── Source extract ──

Thursday, 12 April 2012


[to Kristen] 

What is adulthood?
It is many things, but not
knee scrapes, shoe strings,
not paper crown kings,
not stone flinging shot-slings.

And slippery! Hands are troubled to cling 
to objects enduring,
(save, maybe to worrying
for what sunrise could bring.) 

Moreover, it gives so many once-held things
In pairs!
And dares it to pare 
bonded things
together once weld' 
in rings. 

Others, still, it weds.
No matter how foe-like,
it beds 
No matter how it stings.

[It is when the having of an ordinary joy
becomes a skill,
even an art of the mind]


My present joy,
Like a winged grasshopper 
in a July day field.

To you the tall grasses are grossly tall.
I see you leap, span wings, and fall
haphazardly to ground below.

Everything is large to you and up and close.
When the wind blows, it blows;
the sun almost too greatly shines;
the dew drop really glows.

The black bird can snatch you up in a blink!
How fast the link
to life is cut.

Your little life is spent looking, is it not? 
You have a season
to befriend the trees once,
maybe for a mate to hunt
a victory to flaunt,
defy an ought,
But you’ve not 
the reason.

For you, to live is to see- to search
to keep the mouth full- to chirp
into the wind.

I watch from afar,
aware of all the out-about dangers that befall
your kind.

I can not help.

Come I near
your wings’ll span with fear
and you’ll flutter away.
I’ll have to turn my back
til you come back.
(I hope you do.)

You will.

jordan dejonge

Saturday, 7 April 2012

On the Death of God

I said to my soul, be still, and let the dark come upon you
Which shall be the darkness of God. As in a theatre,
The lights are extinguished, for the scene to be changed.
With a hollow rumble of wings, with a movement of darkness on darkness,
And we know that the hills and the trees, the distant panorama
And bold imposing facade are all being rolled away-
Or, as when an underground train, in the tube, stops too long between
[East Coker]

On Holy Saturday, God lies dead in the tomb. Exposed and weak, he had cried out on the cross with a cry of abandonment, maybe even despair. With most of his friends having forsaken him, he gave up his spirit. 

Yes, it is true, in John's Gospel he more soberly states, "it is finished".But what is finished is the humiliation of God and therefore the transformation of the very idea of God. The curtain has been rent in two. In a sense, God has profaned Himself, because He is pushed outside the centrality which we  claim for him and is identified with the peripheral. All can be included in Jesus because Jesus does not stand as king at the centre, on the Throne in the Hall, but wades through the spiralled throngs of hierarchy until he  stands at the outermost edge where he is made a thing despised, rejected and stricken. This is the scandal that other Abrahamic traditions have never understood, unable as they are to see the divinity in the symmetry between the God above our heads in unimaginable glory and the God crushed under the Roman boot; the God of the visions of Ezekiel and Isaiah on the moving chariot-throne, radiating a holiness that forces even the Seraphim to close their eyes, and the God whose bloodied and observable countenance forces the women to close their eyes in grief. The exalted and the despised are, together, one God. The centre is equivocated with the edge.  Those who can not see the beauty in this, or are not even moved by the faintest stir of curiosity, are lacking in a creative appreciation of thought.

───
── Entries shown ──

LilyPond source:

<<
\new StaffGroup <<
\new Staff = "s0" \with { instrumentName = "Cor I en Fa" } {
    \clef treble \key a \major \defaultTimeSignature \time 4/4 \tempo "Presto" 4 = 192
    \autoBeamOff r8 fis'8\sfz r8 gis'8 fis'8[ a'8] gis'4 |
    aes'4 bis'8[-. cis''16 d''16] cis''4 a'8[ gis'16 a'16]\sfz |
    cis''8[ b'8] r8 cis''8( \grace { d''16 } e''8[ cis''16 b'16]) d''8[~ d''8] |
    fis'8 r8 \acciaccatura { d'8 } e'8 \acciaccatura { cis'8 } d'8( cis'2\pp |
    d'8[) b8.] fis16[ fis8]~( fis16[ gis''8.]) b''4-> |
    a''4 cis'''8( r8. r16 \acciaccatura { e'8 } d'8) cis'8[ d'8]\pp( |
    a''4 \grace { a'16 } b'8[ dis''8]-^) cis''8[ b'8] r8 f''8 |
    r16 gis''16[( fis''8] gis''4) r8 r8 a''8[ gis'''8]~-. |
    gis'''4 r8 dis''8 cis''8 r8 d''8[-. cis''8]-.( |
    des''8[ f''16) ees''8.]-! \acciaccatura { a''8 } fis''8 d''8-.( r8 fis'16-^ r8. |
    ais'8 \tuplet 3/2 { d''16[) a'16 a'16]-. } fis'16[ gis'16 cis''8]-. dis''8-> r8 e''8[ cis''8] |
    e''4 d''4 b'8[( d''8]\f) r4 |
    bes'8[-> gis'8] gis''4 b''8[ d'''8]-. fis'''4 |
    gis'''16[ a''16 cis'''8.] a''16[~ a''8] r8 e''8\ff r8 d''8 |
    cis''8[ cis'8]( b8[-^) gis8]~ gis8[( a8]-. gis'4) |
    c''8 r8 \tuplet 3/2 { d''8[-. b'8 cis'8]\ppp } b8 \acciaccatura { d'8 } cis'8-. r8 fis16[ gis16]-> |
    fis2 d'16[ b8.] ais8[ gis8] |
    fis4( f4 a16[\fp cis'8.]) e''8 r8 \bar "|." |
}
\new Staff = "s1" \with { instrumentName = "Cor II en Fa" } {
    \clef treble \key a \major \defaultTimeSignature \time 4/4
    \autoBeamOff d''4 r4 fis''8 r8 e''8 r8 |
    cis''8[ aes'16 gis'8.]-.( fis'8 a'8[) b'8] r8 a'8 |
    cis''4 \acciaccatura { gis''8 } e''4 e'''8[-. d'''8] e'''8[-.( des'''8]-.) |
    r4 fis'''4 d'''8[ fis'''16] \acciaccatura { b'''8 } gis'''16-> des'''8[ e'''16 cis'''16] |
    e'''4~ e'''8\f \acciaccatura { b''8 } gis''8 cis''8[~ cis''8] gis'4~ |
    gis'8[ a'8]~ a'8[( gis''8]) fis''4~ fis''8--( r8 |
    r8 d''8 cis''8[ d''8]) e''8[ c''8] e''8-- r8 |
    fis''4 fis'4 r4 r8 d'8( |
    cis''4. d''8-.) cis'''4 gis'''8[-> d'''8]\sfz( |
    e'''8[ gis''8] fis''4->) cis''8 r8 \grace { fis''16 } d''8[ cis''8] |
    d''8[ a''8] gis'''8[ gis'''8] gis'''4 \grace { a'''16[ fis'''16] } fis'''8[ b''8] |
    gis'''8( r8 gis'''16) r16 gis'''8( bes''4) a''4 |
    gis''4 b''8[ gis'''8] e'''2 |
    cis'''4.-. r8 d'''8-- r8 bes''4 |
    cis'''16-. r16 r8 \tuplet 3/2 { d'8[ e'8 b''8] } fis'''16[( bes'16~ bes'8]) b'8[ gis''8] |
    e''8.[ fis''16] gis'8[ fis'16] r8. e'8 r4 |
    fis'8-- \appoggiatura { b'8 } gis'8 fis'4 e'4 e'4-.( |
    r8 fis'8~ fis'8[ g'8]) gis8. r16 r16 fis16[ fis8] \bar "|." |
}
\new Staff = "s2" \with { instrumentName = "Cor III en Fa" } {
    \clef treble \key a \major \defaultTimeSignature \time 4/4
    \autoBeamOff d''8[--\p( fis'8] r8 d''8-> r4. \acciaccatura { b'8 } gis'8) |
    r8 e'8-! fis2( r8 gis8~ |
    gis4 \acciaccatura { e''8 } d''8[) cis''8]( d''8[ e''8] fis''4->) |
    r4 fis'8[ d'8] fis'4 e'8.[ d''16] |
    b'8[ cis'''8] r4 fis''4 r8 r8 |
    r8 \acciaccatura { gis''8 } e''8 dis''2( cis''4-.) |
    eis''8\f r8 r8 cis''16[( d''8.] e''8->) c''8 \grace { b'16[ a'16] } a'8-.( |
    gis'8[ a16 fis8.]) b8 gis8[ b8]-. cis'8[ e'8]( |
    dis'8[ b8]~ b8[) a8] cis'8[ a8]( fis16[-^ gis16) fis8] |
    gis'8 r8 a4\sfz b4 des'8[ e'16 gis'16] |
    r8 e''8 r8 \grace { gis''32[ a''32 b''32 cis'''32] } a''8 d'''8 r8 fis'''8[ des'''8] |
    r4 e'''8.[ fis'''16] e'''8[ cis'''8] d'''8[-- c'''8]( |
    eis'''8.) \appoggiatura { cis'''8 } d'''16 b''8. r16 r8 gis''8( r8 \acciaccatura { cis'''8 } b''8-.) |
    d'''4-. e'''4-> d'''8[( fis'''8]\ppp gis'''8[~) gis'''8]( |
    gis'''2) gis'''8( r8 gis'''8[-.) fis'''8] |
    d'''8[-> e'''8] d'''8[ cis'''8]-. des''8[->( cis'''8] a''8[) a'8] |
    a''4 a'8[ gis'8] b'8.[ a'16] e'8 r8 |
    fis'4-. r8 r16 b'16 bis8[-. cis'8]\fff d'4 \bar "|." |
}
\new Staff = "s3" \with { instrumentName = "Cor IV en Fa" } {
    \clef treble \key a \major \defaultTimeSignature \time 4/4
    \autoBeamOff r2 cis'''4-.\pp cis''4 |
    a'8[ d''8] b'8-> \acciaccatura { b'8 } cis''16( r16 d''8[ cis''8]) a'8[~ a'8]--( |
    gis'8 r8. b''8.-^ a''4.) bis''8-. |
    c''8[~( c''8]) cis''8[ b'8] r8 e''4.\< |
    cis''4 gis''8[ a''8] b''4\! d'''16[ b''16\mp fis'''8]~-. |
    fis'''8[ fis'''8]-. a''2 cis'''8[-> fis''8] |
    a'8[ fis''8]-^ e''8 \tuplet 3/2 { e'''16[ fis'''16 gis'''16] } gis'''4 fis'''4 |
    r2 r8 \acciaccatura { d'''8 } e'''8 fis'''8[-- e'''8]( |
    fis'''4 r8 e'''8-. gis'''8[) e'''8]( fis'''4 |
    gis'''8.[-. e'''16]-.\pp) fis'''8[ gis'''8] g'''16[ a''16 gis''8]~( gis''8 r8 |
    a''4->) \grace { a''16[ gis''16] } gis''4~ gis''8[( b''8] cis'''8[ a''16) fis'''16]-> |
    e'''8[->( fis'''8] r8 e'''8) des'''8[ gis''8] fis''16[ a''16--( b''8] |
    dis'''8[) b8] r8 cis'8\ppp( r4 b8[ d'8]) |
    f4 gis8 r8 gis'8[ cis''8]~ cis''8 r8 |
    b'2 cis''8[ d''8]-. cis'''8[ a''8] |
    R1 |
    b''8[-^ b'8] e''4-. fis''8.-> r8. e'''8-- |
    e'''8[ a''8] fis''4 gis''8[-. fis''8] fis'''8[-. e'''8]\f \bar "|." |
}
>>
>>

───

◆ **Actions to take**:
A) Answer these questions from the blog extract, one per line:
(i) What is "My present joy" likened to?
(ii) What date heads the entry titled "On the Death of God"?
(iii) What words does the essay say Jesus states in John's Gospel?
B) Reproduce word for word everything in the blog extract from "Your little life" down to "the reason.".

◆ **The answers**:
A)
(i) A winged grasshopper in a July day field.
(ii) Saturday, 7 April 2012.
(iii) "it is finished"

B)
Your little life is spent looking, is it not? 
You have a season
to befriend the trees once,
maybe for a mate to hunt
a victory to flaunt,
defy an ought,
But you’ve not 
the reason.